**TASK DATA:**
▼

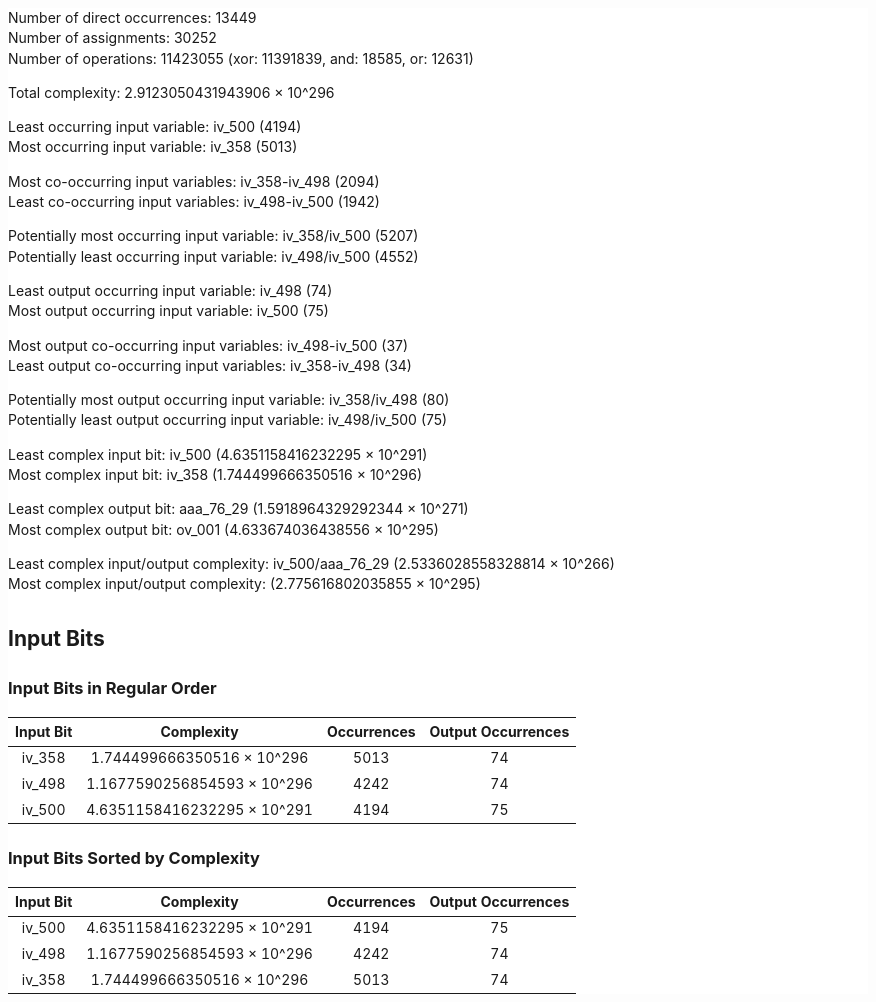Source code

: Number of direct occurrences: 13449  
Number of assignments: 30252  
Number of operations: 11423055
(xor: 11391839,
and: 18585,
or: 12631)

Total complexity: 2.9123050431943906 × 10^296

Least occurring input variable: iv_500 (4194)  
Most occurring input variable: iv_358 (5013)

Most co-occurring input variables: iv_358-iv_498 (2094)  
Least co-occurring input variables: iv_498-iv_500 (1942)

Potentially most occurring input variable: iv_358/iv_500 (5207)  
Potentially least occurring input variable: iv_498/iv_500 (4552)

Least output occurring input variable: iv_498 (74)  
Most output occurring input variable: iv_500 (75)

Most output co-occurring input variables: iv_498-iv_500 (37)  
Least output co-occurring input variables: iv_358-iv_498 (34)

Potentially most output occurring input variable: iv_358/iv_498 (80)  
Potentially least output occurring input variable: iv_498/iv_500 (75)

Least complex input bit: iv_500 (4.6351158416232295 × 10^291)  
Most complex input bit: iv_358 (1.744499666350516 × 10^296)

Least complex output bit: aaa_76_29 (1.5918964329292344 × 10^271)  
Most complex output bit: ov_001 (4.633674036438556 × 10^295)

Least complex input/output complexity: iv_500/aaa_76_29 (2.5336028558328814 × 10^266)  
Most complex input/output complexity:  (2.775616802035855 × 10^295)

## Input Bits

### Input Bits in Regular Order

| Input Bit | Complexity | Occurrences | Output Occurrences |
|:---------:|:----------:|:-----------:|:------------------:|
| iv_358 | 1.744499666350516 × 10^296 | 5013 | 74 |
| iv_498 | 1.1677590256854593 × 10^296 | 4242 | 74 |
| iv_500 | 4.6351158416232295 × 10^291 | 4194 | 75 |

### Input Bits Sorted by Complexity

| Input Bit | Complexity | Occurrences | Output Occurrences |
|:---------:|:----------:|:-----------:|:------------------:|
| iv_500 | 4.6351158416232295 × 10^291 | 4194 | 75 |
| iv_498 | 1.1677590256854593 × 10^296 | 4242 | 74 |
| iv_358 | 1.744499666350516 × 10^296 | 5013 | 74 |
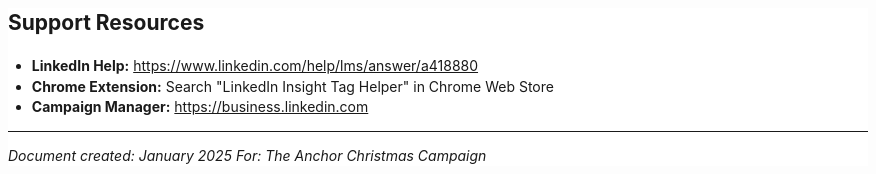 
## Support Resources

- **LinkedIn Help:** https://www.linkedin.com/help/lms/answer/a418880
- **Chrome Extension:** Search "LinkedIn Insight Tag Helper" in Chrome Web Store
- **Campaign Manager:** https://business.linkedin.com

---

*Document created: January 2025*
*For: The Anchor Christmas Campaign*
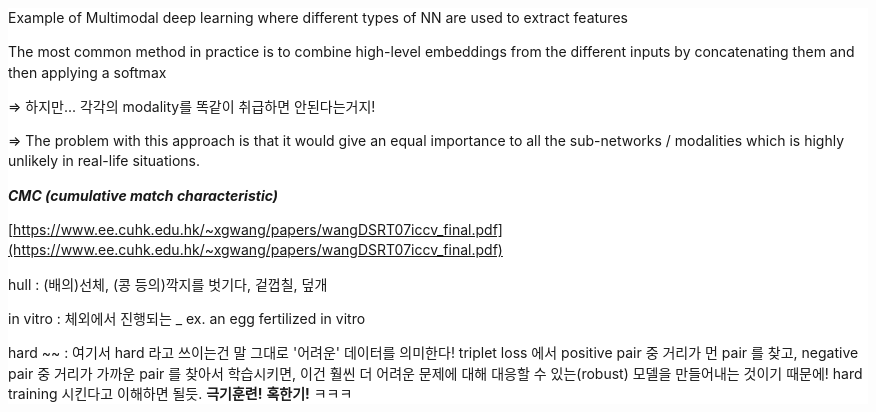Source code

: Example of Multimodal deep learning where different types of NN are used to extract features

The most common method in practice is to combine high-level embeddings from the different inputs by concatenating them and then applying a softmax

⇒ 하지만... 각각의 modality를 똑같이 취급하면 안된다는거지!

⇒ The problem with this approach is that it would give an equal importance to all the sub-networks / modalities which is highly unlikely in real-life situations. 

***CMC (cumulative match characteristic)***

[https://www.ee.cuhk.edu.hk/~xgwang/papers/wangDSRT07iccv_final.pdf](https://www.ee.cuhk.edu.hk/~xgwang/papers/wangDSRT07iccv_final.pdf)

hull : (배의)선체, (콩 등의)깍지를 벗기다, 겉껍칠, 덮개

in vitro : 체외에서 진행되는 _ ex. an egg fertilized in vitro

hard ~~ : 여기서 hard 라고 쓰이는건 말 그대로 '어려운' 데이터를 의미한다! triplet loss 에서 positive pair 중 거리가 먼 pair 를 찾고, negative pair 중 거리가 가까운 pair 를 찾아서 학습시키면, 이건 훨씬 더 어려운 문제에 대해 대응할 수 있는(robust) 모델을 만들어내는 것이기 때문에! hard training 시킨다고 이해하면 될듯. **극기훈련!** **혹한기!** ㅋㅋㅋ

▲

**WORK INSTRUCTION:**
All lines that contain the word "Potentially" should be copied from the listing.

**OUTPUT:**
Potentially most occurring input variable: iv_358/iv_500 (5207)  
Potentially least occurring input variable: iv_498/iv_500 (4552)
Potentially most output occurring input variable: iv_358/iv_498 (80)  
Potentially least output occurring input variable: iv_498/iv_500 (75)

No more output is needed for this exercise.